Being a novel treatment modality, the economic toxicity of CDK4/6i becomes a significant factor influencing physicians' and patients' decisions. The Taiwan NHI system balances CDK4/6i expenses and patient benefits. Consequently, a decision was made to reimburse two years of CDK4/6i for the 1st and 2nd lines of HR-positive mBC based on the mPFS results from clinical trials. However, there is currently no evidence regarding the prognosis after discontinuation of CDK4/6i treatment after 2 years of reimbursement. In our study, the median follow-up time for the patients who discontinued CDK4/6i due to economic burden was significantly shorter than for patients with continuous treatment of CDK4/6i. This limited follow-up time was insufficient to assess the outcomes of patients treated with interrupted CDK4/6i for up to two years under the NHI reimbursement policy.

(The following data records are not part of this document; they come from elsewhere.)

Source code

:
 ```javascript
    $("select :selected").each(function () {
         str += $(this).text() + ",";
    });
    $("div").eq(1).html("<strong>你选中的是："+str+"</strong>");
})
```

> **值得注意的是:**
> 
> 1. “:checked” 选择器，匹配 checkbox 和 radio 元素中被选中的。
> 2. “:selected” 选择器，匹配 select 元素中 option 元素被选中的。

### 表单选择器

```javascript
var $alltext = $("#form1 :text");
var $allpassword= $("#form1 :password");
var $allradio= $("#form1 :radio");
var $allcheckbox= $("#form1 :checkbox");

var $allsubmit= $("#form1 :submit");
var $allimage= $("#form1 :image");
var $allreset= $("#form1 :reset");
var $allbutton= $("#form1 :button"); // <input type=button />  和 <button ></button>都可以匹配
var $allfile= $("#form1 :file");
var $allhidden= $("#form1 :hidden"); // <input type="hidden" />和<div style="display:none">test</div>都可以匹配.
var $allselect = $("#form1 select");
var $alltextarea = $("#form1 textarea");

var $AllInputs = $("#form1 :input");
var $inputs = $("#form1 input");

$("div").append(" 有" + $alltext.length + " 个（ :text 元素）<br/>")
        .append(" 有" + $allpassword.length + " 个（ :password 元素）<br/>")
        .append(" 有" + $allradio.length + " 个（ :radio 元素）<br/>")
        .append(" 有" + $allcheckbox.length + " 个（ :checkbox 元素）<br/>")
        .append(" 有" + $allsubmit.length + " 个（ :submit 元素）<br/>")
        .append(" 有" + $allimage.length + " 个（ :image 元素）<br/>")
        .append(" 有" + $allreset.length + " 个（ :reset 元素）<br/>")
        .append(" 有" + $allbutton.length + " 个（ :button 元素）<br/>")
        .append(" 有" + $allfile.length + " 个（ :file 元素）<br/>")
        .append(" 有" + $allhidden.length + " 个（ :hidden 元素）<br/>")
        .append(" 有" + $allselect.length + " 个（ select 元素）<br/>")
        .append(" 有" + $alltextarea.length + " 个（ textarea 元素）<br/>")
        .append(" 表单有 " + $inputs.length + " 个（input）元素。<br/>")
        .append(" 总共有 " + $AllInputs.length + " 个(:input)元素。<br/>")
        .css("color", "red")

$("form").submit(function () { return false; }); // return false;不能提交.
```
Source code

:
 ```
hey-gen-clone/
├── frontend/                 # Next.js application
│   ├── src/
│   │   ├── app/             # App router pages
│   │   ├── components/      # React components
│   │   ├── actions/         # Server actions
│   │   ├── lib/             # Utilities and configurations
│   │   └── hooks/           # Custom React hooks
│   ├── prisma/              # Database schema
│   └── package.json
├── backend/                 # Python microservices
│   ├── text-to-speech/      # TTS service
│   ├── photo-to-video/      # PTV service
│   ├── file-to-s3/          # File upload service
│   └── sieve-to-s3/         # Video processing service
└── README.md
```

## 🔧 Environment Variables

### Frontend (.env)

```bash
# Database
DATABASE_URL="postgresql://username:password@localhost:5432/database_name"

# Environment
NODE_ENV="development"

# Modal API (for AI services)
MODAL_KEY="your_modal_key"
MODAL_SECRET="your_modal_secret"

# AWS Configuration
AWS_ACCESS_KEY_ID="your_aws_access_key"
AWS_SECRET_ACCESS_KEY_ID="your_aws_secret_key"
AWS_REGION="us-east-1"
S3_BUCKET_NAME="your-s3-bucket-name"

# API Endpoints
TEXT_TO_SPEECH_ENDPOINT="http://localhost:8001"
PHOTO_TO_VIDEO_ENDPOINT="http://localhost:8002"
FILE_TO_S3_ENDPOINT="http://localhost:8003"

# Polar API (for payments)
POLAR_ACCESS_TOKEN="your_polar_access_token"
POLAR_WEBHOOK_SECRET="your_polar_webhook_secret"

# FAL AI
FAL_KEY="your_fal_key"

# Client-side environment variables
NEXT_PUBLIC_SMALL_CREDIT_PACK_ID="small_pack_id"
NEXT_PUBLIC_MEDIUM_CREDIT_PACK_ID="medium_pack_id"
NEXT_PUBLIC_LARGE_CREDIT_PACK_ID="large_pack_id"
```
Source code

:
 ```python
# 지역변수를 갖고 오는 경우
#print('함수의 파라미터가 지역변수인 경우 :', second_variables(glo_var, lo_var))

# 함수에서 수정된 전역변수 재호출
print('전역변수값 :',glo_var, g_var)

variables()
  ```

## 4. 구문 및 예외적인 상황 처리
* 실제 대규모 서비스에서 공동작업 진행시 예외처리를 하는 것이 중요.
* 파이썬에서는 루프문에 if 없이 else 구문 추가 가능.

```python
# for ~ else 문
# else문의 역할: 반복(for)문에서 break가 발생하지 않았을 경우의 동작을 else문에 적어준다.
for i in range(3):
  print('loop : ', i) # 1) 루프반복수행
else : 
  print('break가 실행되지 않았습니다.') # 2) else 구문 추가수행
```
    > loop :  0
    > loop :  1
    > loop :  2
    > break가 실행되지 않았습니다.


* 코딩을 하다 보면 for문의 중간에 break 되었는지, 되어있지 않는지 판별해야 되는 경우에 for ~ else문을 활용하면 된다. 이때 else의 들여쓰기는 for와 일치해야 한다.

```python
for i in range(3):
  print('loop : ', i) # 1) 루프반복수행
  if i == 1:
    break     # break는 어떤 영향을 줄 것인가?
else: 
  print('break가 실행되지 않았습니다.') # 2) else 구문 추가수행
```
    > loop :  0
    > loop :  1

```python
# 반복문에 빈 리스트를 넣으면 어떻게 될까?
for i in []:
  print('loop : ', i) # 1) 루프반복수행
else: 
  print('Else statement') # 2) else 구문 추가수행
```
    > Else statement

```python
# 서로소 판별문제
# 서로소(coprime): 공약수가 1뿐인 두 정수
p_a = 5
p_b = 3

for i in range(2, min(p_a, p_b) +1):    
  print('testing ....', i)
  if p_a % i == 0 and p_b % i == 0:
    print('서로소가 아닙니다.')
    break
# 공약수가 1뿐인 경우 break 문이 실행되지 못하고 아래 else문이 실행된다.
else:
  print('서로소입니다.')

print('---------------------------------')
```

Understanding these outcomes is crucial for ensuring patients’ safety and evaluating the efficacy of the NHI resource allocation.

This study has several limitations. Firstly, it is based on a retrospective database, which may introduce biases and limitations in data collection. There may be incomplete or inaccurate reporting of adverse effects, especially symptoms relevant to the patient's subjective well-being, such as gastrointestinal symptoms and fatigue without a formal quality-of-life assessment instrument. This might cause an underestimate of adverse effects, compared to the corresponding clinical trials. Also missing data on other facilities' treatments outside our institute, such as previous medical history and self-paid medications, cannot be retrieved from the electrical medical records or the Big Data Center. For some patients, the lack of pathology for primary or metastatic tumors may limit the accuracy of the analysis. Secondly, the sample size in this study was limited, which may affect the generalizability of the findings and subgroup analyses. Thirdly, the follow-up time in this study was limited, which makes it challenging to determine overall survival and assess the long-term effects of CDK4/6i treatment. Lastly, the study did not account for the sequential treatment effects of different CDK4/6 inhibitors and endocrine therapy shifting, which may impact treatment outcomes. Future studies should consider these factors to provide a more comprehensive understanding of the efficacy and safety of CDK4/6i treatments, especially for the Asian population.

Conclusion

Treatment outcomes for distinct CDK4/6i did not differ significantly, indicating the safety and efficacy of CDK4/6i in the Asian population. Ribociclib and palbociclib showed similar efficacy in terms of PFS in RWD of the Asian population. Patients with prior chemotherapy and endocrine therapy resistance had a negative impact on PFS, yet dose reduction showed no significant difference in PFS between palbociclib and ribociclib.